(Saved entries)
>>>

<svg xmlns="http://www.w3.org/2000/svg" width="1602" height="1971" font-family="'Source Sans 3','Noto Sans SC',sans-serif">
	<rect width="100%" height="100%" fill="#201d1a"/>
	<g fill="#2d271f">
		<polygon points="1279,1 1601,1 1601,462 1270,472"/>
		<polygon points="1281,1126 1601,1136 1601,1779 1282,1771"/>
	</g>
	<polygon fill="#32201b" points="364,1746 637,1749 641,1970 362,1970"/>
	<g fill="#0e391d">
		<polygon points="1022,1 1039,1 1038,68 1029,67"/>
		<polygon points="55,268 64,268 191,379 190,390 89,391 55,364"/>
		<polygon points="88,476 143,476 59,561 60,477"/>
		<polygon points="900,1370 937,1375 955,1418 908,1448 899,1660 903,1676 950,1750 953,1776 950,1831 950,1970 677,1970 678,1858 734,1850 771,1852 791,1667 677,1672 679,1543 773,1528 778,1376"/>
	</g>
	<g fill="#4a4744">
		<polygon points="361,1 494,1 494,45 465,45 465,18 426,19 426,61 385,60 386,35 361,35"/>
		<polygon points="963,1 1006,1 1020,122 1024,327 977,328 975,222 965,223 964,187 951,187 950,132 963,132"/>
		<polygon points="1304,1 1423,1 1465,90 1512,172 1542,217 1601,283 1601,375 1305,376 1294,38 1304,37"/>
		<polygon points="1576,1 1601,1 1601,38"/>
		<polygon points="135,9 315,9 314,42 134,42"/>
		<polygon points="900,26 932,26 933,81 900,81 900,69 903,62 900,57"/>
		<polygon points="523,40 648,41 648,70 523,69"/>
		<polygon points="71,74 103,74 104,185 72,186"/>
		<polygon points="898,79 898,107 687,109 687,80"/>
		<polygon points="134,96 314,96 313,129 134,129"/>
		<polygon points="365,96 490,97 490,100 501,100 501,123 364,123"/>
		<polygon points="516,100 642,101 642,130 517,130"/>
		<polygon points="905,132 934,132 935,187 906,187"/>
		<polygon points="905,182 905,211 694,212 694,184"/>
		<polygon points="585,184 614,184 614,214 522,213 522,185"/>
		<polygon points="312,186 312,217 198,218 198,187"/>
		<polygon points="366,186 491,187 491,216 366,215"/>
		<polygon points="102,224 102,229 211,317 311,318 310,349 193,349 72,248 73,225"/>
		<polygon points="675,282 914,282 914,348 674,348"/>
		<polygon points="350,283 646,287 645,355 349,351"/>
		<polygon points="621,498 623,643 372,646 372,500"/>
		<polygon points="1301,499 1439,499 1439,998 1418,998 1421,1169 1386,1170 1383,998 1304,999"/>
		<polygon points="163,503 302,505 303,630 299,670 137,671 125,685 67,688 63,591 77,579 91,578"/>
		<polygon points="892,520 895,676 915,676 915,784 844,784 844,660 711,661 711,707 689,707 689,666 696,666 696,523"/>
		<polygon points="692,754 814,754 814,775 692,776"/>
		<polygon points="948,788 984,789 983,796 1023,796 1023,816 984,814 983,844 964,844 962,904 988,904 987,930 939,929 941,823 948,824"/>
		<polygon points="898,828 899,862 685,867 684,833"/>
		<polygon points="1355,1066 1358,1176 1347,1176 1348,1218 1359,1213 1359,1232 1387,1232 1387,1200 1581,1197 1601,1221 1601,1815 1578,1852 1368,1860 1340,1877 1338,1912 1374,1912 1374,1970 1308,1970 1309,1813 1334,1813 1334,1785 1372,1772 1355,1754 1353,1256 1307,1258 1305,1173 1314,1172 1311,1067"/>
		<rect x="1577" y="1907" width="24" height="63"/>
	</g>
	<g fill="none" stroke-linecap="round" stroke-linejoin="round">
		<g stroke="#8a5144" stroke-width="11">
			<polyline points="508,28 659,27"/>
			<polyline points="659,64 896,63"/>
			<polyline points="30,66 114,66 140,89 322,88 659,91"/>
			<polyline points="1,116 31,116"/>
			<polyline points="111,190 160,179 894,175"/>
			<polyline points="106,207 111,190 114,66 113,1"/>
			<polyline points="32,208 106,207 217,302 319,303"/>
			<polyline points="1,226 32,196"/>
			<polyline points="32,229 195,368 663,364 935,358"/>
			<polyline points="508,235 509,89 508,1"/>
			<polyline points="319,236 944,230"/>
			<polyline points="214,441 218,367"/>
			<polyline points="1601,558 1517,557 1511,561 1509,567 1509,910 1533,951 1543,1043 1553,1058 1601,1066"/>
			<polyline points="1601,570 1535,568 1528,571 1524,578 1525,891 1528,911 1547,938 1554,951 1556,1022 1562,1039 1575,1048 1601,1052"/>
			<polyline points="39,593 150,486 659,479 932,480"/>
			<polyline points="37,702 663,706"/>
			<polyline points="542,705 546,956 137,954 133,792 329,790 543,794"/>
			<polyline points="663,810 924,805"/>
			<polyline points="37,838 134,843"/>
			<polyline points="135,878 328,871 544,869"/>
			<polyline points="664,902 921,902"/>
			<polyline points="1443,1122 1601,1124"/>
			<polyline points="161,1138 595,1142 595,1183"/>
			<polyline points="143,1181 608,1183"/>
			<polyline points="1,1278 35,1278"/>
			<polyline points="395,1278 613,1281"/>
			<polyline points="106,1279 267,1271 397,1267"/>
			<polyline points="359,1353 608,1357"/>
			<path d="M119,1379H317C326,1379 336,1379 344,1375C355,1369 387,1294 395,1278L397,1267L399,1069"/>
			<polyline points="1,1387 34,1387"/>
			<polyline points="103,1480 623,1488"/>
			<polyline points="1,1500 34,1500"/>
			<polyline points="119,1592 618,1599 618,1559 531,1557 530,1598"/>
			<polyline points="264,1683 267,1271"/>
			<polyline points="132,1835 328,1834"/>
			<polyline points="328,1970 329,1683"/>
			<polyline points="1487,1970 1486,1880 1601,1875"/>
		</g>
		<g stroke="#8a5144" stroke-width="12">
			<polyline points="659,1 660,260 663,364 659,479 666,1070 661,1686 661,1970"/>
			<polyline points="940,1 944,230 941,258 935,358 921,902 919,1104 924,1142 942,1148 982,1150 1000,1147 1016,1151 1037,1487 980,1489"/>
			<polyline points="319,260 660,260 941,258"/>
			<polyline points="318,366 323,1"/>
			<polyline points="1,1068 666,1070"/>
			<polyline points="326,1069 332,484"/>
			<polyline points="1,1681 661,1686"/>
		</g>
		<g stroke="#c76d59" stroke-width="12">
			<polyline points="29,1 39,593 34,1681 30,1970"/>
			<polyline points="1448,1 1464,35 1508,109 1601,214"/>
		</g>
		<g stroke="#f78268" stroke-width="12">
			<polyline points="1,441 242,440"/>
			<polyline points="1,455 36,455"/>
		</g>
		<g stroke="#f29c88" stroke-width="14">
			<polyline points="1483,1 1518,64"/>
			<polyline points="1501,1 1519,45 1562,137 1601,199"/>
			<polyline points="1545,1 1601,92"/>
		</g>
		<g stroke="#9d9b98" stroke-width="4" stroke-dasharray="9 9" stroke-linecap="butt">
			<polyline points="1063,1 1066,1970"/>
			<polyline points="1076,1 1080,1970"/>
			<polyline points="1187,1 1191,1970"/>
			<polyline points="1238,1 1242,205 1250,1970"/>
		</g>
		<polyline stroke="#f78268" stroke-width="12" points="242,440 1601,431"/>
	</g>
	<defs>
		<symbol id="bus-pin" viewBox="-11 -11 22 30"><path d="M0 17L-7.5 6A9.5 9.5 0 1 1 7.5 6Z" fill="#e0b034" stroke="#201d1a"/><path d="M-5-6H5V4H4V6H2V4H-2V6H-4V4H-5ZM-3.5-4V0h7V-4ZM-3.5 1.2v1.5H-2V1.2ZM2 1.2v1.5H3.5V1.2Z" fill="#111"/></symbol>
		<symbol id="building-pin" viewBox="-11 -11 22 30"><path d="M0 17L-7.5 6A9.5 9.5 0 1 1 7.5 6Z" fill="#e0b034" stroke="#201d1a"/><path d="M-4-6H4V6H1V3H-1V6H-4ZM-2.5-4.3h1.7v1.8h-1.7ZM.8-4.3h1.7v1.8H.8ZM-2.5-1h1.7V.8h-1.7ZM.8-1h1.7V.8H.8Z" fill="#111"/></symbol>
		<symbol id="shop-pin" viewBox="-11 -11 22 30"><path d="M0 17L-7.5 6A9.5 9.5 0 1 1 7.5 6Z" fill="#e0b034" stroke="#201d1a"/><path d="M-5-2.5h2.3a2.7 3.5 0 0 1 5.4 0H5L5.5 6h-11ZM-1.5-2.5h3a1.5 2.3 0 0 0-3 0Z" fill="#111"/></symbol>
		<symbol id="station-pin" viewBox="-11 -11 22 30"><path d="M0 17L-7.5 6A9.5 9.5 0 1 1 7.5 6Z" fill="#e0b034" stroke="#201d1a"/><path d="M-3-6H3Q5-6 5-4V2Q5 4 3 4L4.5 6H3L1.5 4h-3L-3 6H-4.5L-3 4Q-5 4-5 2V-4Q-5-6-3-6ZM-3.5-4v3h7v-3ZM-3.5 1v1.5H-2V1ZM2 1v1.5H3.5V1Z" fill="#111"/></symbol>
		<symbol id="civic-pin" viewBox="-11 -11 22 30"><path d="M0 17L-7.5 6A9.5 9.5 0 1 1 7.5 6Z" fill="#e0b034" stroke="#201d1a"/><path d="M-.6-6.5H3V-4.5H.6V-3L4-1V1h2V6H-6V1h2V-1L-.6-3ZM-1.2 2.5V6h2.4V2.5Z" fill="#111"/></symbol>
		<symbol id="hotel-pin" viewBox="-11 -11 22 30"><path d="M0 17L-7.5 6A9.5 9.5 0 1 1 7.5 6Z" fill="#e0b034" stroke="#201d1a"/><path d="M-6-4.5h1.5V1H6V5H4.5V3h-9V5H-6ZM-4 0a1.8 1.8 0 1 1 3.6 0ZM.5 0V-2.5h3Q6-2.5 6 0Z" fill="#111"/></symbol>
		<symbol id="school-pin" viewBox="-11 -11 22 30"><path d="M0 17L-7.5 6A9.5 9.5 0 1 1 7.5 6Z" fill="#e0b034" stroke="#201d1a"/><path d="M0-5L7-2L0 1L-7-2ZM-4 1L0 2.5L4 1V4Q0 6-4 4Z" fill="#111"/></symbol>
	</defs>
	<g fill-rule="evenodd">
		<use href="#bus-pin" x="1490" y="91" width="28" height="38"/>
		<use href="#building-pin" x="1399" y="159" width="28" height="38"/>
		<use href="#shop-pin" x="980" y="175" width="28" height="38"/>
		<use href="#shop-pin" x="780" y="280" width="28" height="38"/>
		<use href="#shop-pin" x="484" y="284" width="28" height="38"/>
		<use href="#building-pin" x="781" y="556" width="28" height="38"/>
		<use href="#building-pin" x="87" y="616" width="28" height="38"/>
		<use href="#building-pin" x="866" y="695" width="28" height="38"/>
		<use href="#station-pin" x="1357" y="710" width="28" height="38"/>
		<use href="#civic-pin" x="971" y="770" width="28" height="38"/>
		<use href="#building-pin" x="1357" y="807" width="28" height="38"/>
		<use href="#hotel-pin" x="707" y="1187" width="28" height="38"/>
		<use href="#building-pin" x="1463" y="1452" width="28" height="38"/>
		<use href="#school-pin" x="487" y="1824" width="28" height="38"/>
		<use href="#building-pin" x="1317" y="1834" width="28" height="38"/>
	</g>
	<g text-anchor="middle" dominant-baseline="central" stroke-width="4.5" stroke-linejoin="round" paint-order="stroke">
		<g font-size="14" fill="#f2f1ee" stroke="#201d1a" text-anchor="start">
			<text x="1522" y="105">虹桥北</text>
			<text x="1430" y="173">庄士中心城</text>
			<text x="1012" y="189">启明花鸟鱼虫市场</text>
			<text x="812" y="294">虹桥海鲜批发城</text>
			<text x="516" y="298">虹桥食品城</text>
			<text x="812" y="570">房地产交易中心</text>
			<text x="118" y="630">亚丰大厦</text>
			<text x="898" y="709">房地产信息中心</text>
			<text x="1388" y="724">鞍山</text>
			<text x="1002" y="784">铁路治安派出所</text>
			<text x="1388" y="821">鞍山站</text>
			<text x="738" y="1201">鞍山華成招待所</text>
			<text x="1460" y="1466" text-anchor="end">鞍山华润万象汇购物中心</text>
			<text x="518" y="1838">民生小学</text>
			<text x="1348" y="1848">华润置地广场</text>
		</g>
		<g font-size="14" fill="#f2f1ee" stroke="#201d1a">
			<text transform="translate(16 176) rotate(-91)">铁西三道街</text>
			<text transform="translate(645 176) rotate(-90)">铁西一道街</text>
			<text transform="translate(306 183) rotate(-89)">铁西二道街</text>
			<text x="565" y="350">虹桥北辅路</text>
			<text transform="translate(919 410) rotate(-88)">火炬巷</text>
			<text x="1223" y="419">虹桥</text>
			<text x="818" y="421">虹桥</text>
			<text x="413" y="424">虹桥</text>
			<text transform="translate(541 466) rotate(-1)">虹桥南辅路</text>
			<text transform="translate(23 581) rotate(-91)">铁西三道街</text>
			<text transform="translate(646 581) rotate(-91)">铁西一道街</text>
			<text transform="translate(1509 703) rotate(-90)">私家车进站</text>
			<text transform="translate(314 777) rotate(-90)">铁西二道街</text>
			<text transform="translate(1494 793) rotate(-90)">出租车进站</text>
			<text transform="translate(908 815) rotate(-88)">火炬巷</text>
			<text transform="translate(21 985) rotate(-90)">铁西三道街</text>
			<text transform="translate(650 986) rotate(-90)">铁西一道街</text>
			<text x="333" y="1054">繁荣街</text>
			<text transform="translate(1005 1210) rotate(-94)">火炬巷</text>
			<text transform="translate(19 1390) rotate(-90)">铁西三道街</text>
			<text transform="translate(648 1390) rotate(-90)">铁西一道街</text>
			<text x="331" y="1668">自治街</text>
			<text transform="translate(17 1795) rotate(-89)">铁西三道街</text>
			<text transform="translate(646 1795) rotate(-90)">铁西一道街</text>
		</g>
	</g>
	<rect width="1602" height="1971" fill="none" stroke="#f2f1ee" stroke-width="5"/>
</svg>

<<<

## Problem to solve
Scanning the data above, count the lines in which the string "round" occurs and state only the count.

## Finished task
2